‘State misread MoEF letter, don’t blame us’
The controversial Adarsh society in Cuffe Parade has demanded that the 31-storey building be considered for a post-facto [with retrospective effect] sanction from the Ministry of Environment and Forests (MoEF).mumbai Updated: Apr 29, 2011 01:38 IST
The controversial Adarsh society in Cuffe Parade has demanded that the 31-storey building be considered for a post-facto [with retrospective effect] sanction from the Ministry of Environment and Forests (MoEF).
Arguing in the Bombay high court on the petition filed by the society challenging the January 16 MoEF demolition order on the building, lawyer Mukul Rohatgi said, “We cannot be blamed if the state government misread MoEF’s reply to the state urban development department’s letter seeking a no-objection certificate for Adarsh and granted us all permissions and sanctions treating it as an NOC from MoEF.”

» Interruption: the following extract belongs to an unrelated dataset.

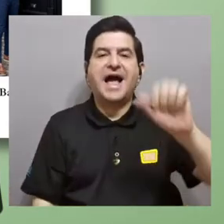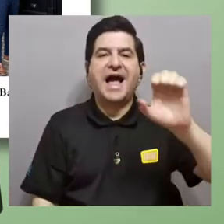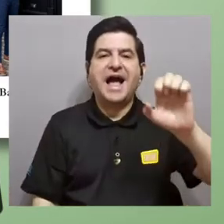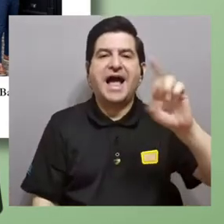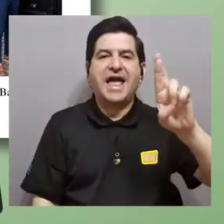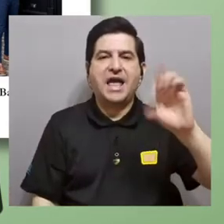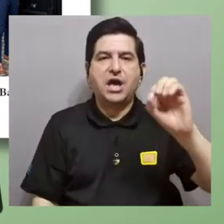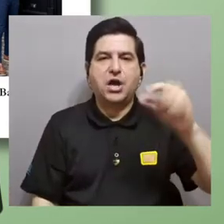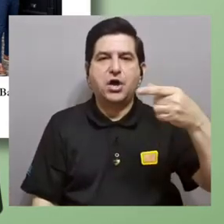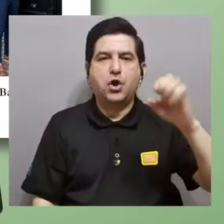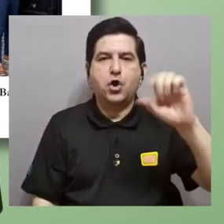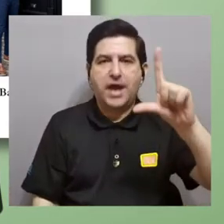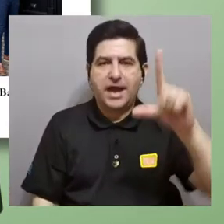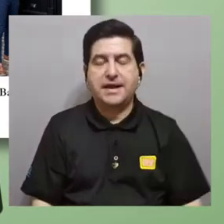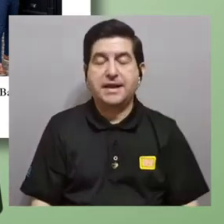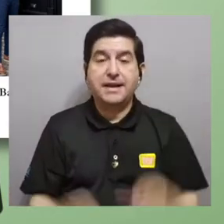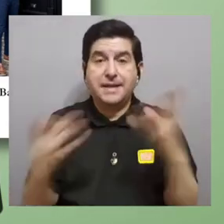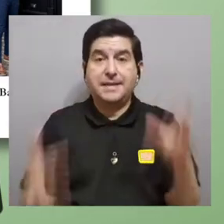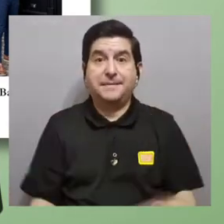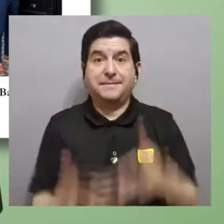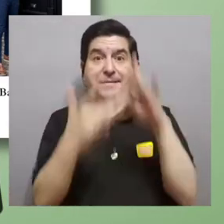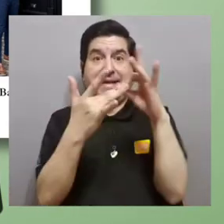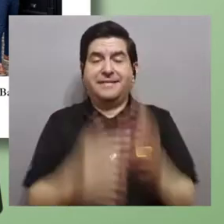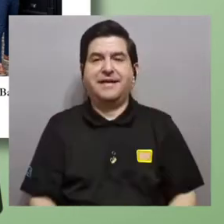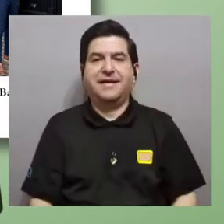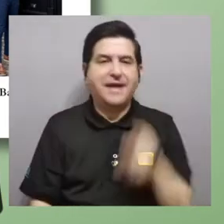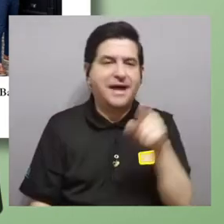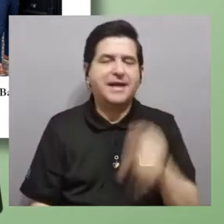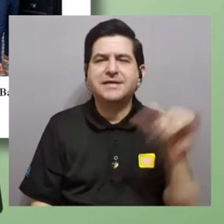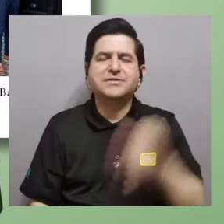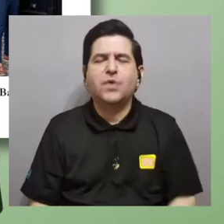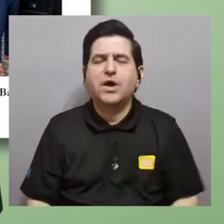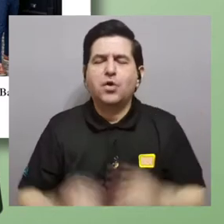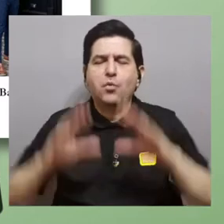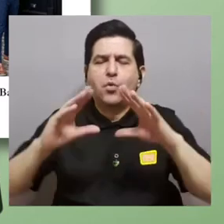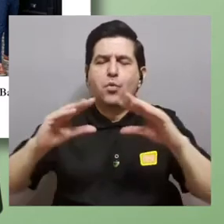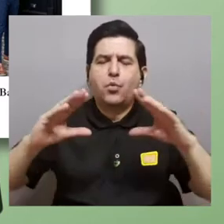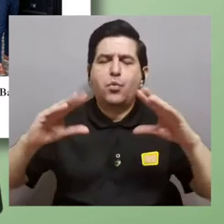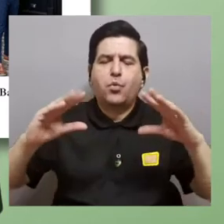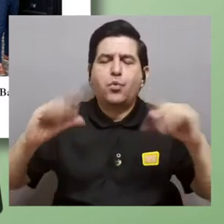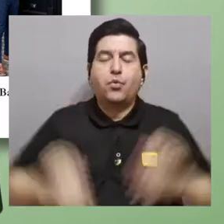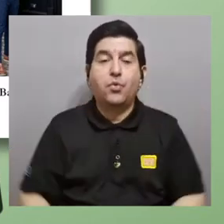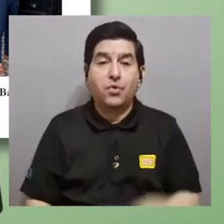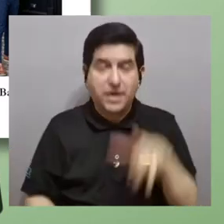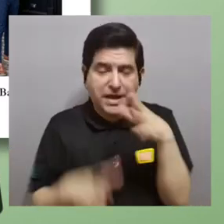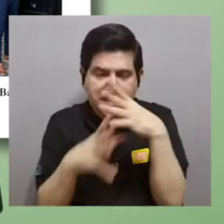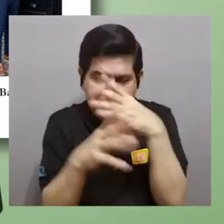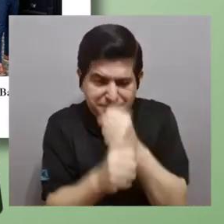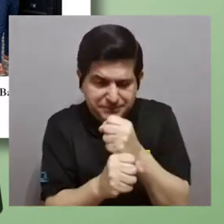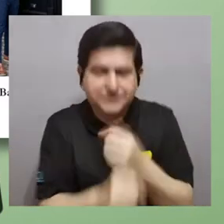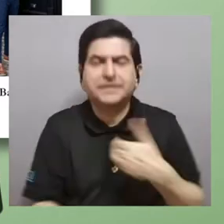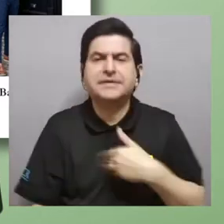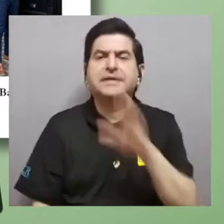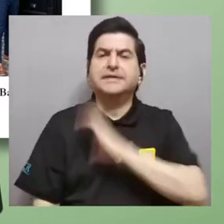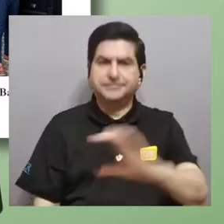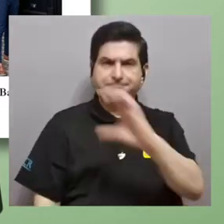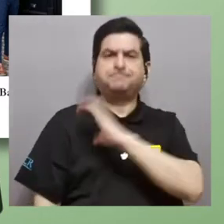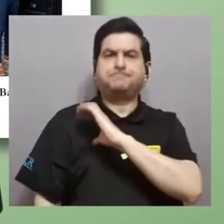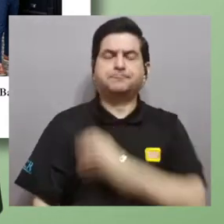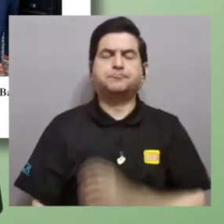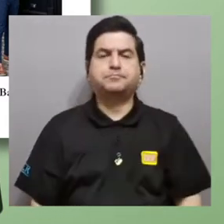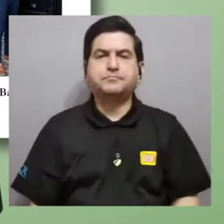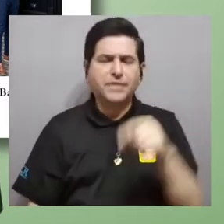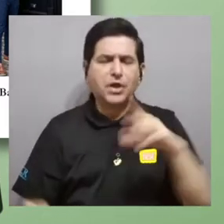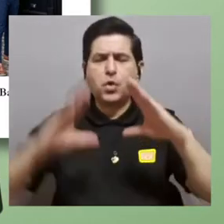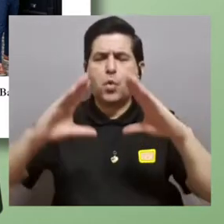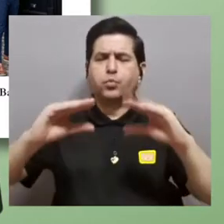los aerogeles, un material muy particular porque, si lo ven aquí, es como esta espuma sintetizada por él que tiene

In such a situation we cannot be treated as the biggest culprits in Mumbai, Rohatgi said. He said the MoEF had found two flaws in the Adarsh case – that the society did not route the proposal through the Maharashtra Coastal Zone Management Authority (MCZMA) and utilised more FSI than permitted.
Regarding questions about utilisation of FSI, Rohatgi said that in accordance with an apex court verdict, being in CRZ-II the society was entitled to FSI of 3.5 and not 1.33 as cited by MoEF. According to him, even if the FSI of the adjacent BEST plot was deducted, there could not be any FSI violation.
While speaking about the second flaw, Rohatgi said the MCZMA could still consider the society’s proposal for a post-facto sanction. “Bring MCZMA into the loop now, ask them to examine our proposal for post-facto sanction,” Rohatgi said.
In October 2002, UDD had addressed a letter to MoEF seeking an NOC for Adarsh stating development was permissible under CRZ-II. MoEF had replied to it a year later stating that powers regarding CRZ-II were delegated to the sate government.
Rohatgi claimed that accordingly the state had granted Adarsh permission for going ahead with the high-rise. Merely because there is no document with the word “NOC”, the building cannot be ordered to be demolished, he said.
He further clarified that the society was not seeking any sympathy from the court, as its case involved no illegality.
The final arguments on the petition will continue on Monday.